Cette situation touche de nombreuses petites communes et il est important de comprendre ces règles pour concevoir son projet de construction, extension ou rénovation de maison.

L’ensemble de ses règles sont établies dans les articles R111-1 du Code de l’urbanisme (en date du 1er octobre 2018) qui est divisé en 8 sections, nous ne parlerons que des sections 1 à 5 et des articles qui nous semblent importants concernant les constructions en France métropolitaine :

Le premier article (R.111-1) détermine les règles applicables et cela même en présence d’un PLU, elles sont nombreuses (32 sur 51) mais au final peu d’entre elles n’auront d’impact sur la conception du projet. C’est d’ailleurs pour cette raison que le RNU est très permissif au niveau architectural.

– Section 1 : Localisation et implantation

Il est décrit que pour être constructible, une parcelle doit avoir accès aux réseaux d’alimentations et d’évacuations d’eau, à l’électricité et garder des distance vis-à-vis des exploitations agricoles (R111-2 à R111-14).

Il est également précisé des points très importants pour la conception de votre maison qui définissent la volumétrie potentielle de celle-ci :

– Deux constructions sur un même terrain doivent être séparées de 3 mètres au minimum (R111-15).

– Le bâtiment doit avoir un recul au moins égal au dénivelé par rapport aux voies publiques et privées, sauf dans le cas où un alignement serait imposé (R111-16).

  • – Il est autorisé de construire en limite parcellaire ou bien à trois mètres au moins de recul avec une hauteur bâtie ne dépassant pas la moitié de la distance du recul. Par exemple : 6 mètre de hauteur pour 3 mètre de recul (R111-17). En cas de construction existante ne respectant pas cette règle, seul un projet tendant à améliorer la situation sera accordé. Par exemple :  ma maison est à deux mètres de recul sur la limite de propriété : il me sera interdit d’implanter une extension à un mètre, mais il me sera autorisé de venir sur la limite (R111-18)

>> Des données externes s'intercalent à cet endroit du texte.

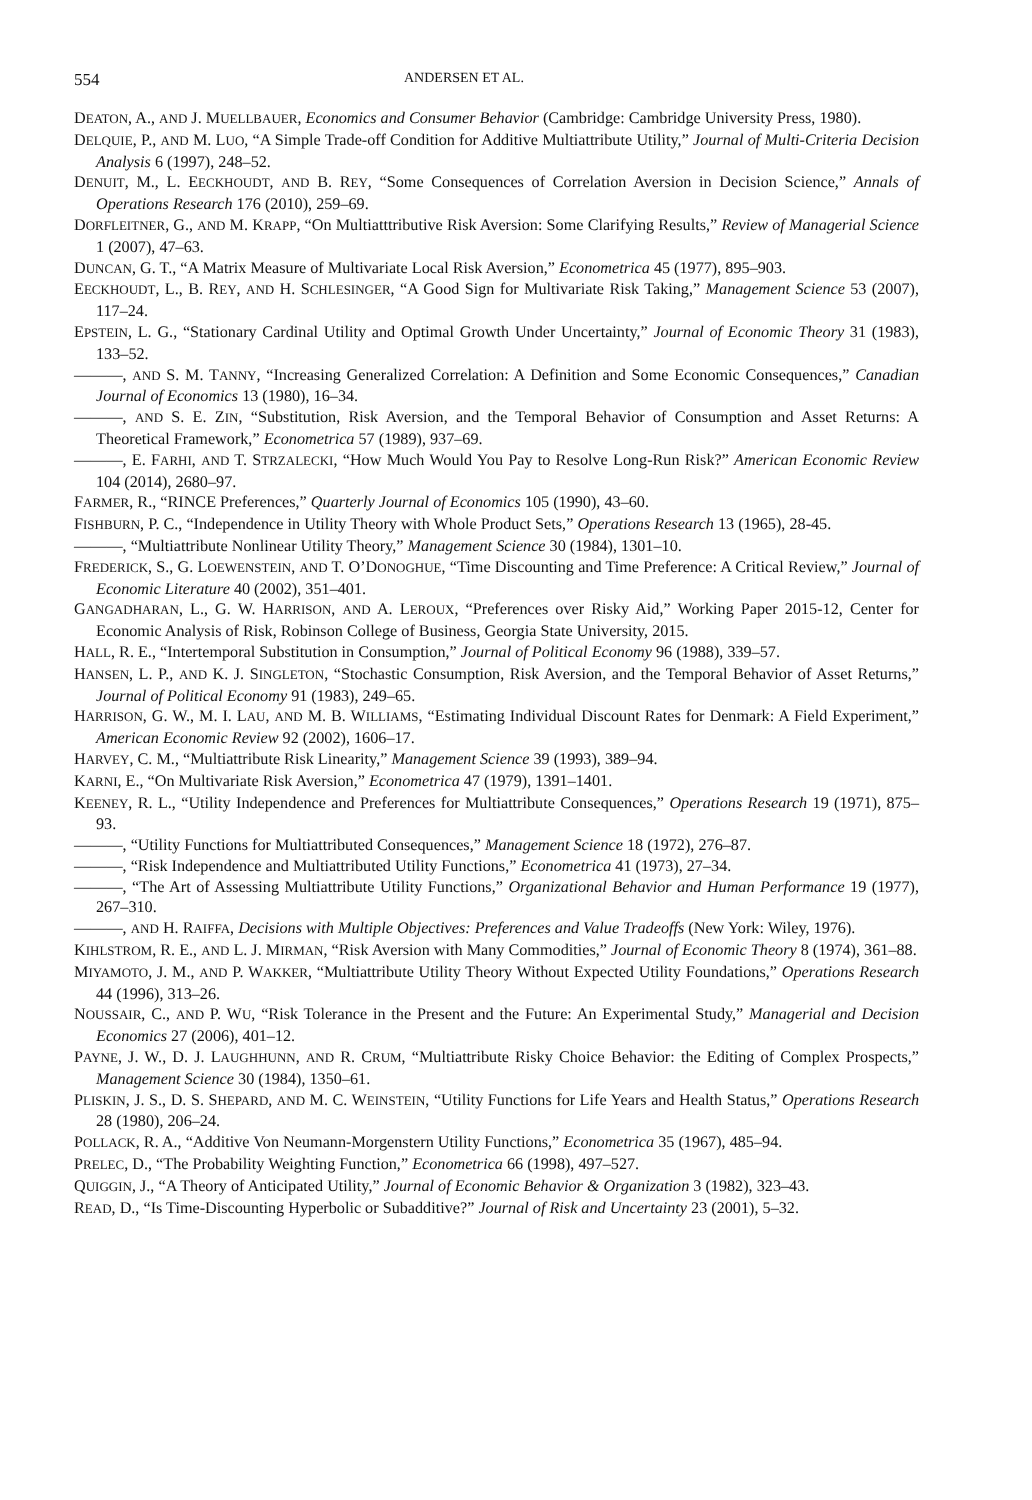554 ANDERSEN ET AL.
DEATON, A., AND J. MUELLBAUER, Economics and Consumer Behavior (Cambridge: Cambridge University Press, 1980).
DELQUIE, P., AND M. LUO, “A Simple Trade-off Condition for Additive Multiattribute Utility,” Journal of Multi-Criteria Decision Analysis 6 (1997), 248–52.
DENUIT, M., L. EECKHOUDT, AND B. REY, “Some Consequences of Correlation Aversion in Decision Science,” Annals of Operations Research 176 (2010), 259–69.
DORFLEITNER, G., AND M. KRAPP, “On Multiatttributive Risk Aversion: Some Clarifying Results,” Review of Managerial Science 1 (2007), 47–63.
DUNCAN, G. T., “A Matrix Measure of Multivariate Local Risk Aversion,” Econometrica 45 (1977), 895–903.
EECKHOUDT, L., B. REY, AND H. SCHLESINGER, “A Good Sign for Multivariate Risk Taking,” Management Science 53 (2007), 117–24.
EPSTEIN, L. G., “Stationary Cardinal Utility and Optimal Growth Under Uncertainty,” Journal of Economic Theory 31 (1983), 133–52.
———, AND S. M. TANNY, “Increasing Generalized Correlation: A Definition and Some Economic Consequences,” Canadian Journal of Economics 13 (1980), 16–34.
———, AND S. E. ZIN, “Substitution, Risk Aversion, and the Temporal Behavior of Consumption and Asset Returns: A Theoretical Framework,” Econometrica 57 (1989), 937–69.
———, E. FARHI, AND T. STRZALECKI, “How Much Would You Pay to Resolve Long-Run Risk?” American Economic Review 104 (2014), 2680–97.
FARMER, R., “RINCE Preferences,” Quarterly Journal of Economics 105 (1990), 43–60.
FISHBURN, P. C., “Independence in Utility Theory with Whole Product Sets,” Operations Research 13 (1965), 28-45.
———, “Multiattribute Nonlinear Utility Theory,” Management Science 30 (1984), 1301–10.
FREDERICK, S., G. LOEWENSTEIN, AND T. O’DONOGHUE, “Time Discounting and Time Preference: A Critical Review,” Journal of Economic Literature 40 (2002), 351–401.
GANGADHARAN, L., G. W. HARRISON, AND A. LEROUX, “Preferences over Risky Aid,” Working Paper 2015-12, Center for Economic Analysis of Risk, Robinson College of Business, Georgia State University, 2015.
HALL, R. E., “Intertemporal Substitution in Consumption,” Journal of Political Economy 96 (1988), 339–57.
HANSEN, L. P., AND K. J. SINGLETON, “Stochastic Consumption, Risk Aversion, and the Temporal Behavior of Asset Returns,” Journal of Political Economy 91 (1983), 249–65.
HARRISON, G. W., M. I. LAU, AND M. B. WILLIAMS, “Estimating Individual Discount Rates for Denmark: A Field Experiment,” American Economic Review 92 (2002), 1606–17.
HARVEY, C. M., “Multiattribute Risk Linearity,” Management Science 39 (1993), 389–94.
KARNI, E., “On Multivariate Risk Aversion,” Econometrica 47 (1979), 1391–1401.
KEENEY, R. L., “Utility Independence and Preferences for Multiattribute Consequences,” Operations Research 19 (1971), 875–93.
———, “Utility Functions for Multiattributed Consequences,” Management Science 18 (1972), 276–87.
———, “Risk Independence and Multiattributed Utility Functions,” Econometrica 41 (1973), 27–34.
———, “The Art of Assessing Multiattribute Utility Functions,” Organizational Behavior and Human Performance 19 (1977), 267–310.
———, AND H. RAIFFA, Decisions with Multiple Objectives: Preferences and Value Tradeoffs (New York: Wiley, 1976).
KIHLSTROM, R. E., AND L. J. MIRMAN, “Risk Aversion with Many Commodities,” Journal of Economic Theory 8 (1974), 361–88.
MIYAMOTO, J. M., AND P. WAKKER, “Multiattribute Utility Theory Without Expected Utility Foundations,” Operations Research 44 (1996), 313–26.
NOUSSAIR, C., AND P. WU, “Risk Tolerance in the Present and the Future: An Experimental Study,” Managerial and Decision Economics 27 (2006), 401–12.
PAYNE, J. W., D. J. LAUGHHUNN, AND R. CRUM, “Multiattribute Risky Choice Behavior: the Editing of Complex Prospects,” Management Science 30 (1984), 1350–61.
PLISKIN, J. S., D. S. SHEPARD, AND M. C. WEINSTEIN, “Utility Functions for Life Years and Health Status,” Operations Research 28 (1980), 206–24.
POLLACK, R. A., “Additive Von Neumann-Morgenstern Utility Functions,” Econometrica 35 (1967), 485–94.
PRELEC, D., “The Probability Weighting Function,” Econometrica 66 (1998), 497–527.
QUIGGIN, J., “A Theory of Anticipated Utility,” Journal of Economic Behavior & Organization 3 (1982), 323–43.
READ, D., “Is Time-Discounting Hyperbolic or Subadditive?” Journal of Risk and Uncertainty 23 (2001), 5–32.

– Des dérogations peuvent être accordées par le Mairie ou l’autorité compétente si cette décision peut être motivée, mais elles sont généralement limitées pour ne pas voir fleurir une jurisprudence trop importante pour les extensions de constructions (R111-19).

– Section 2 : Densité et reconstruction des constructions.

Il est décrit le mode de calcul de la surface plancher qui détermine entre autre l’obligation de recours à la conception d’un architecte (R111-22).

Il est précisé que la densité de construction est égale au rapport surface plancher / surface du terrain d’implantation (R111-21).

– Section 3 : Performances environnementales et énergétiques.

Il est défini les matériaux et procédés qui, en application de l’article L111-16, ne peuvent être refusés par leur nature environnementales et énergétique. A savoir :

– le bois, les végétaux et les matériaux biosourcés en façade ou toiture(R111-23)

– Les systèmes de production d’énergie renouvelables dimensionnés aux besoins du bâtiment

– Les systèmes de récupération d’eau de pluie dimensionnés aux besoins du bâtiment

– Les pompes à chaleur

– Les brise-soleils

– Section 4 : Réalisation d’aires de stationnements.

Il peut être imposé une ou des places de stationnement en dehors du Domaine public mais rien n’est obligatoire en secteur sous RNU (R111-25).

– Section 5 : Préservation des éléments présentant un intérêt architectural, patrimonial, paysager ou écologique.

Il peut être imposé de respecter le caractère architectural, patrimonial, paysager ou écologique d’éléments proches du projet. Le projet sera analysé par des spécialistes qui donneront un avis complémentaire de celui des instructeurs. Il est important de bien connaître le contexte du projet. Ne pas hésiter à consulter en amont les services compétents, comme les architectes des Bâtiments de France dans le cas d’un monument historique situé à moins de 500m (R111-26 et R111-27).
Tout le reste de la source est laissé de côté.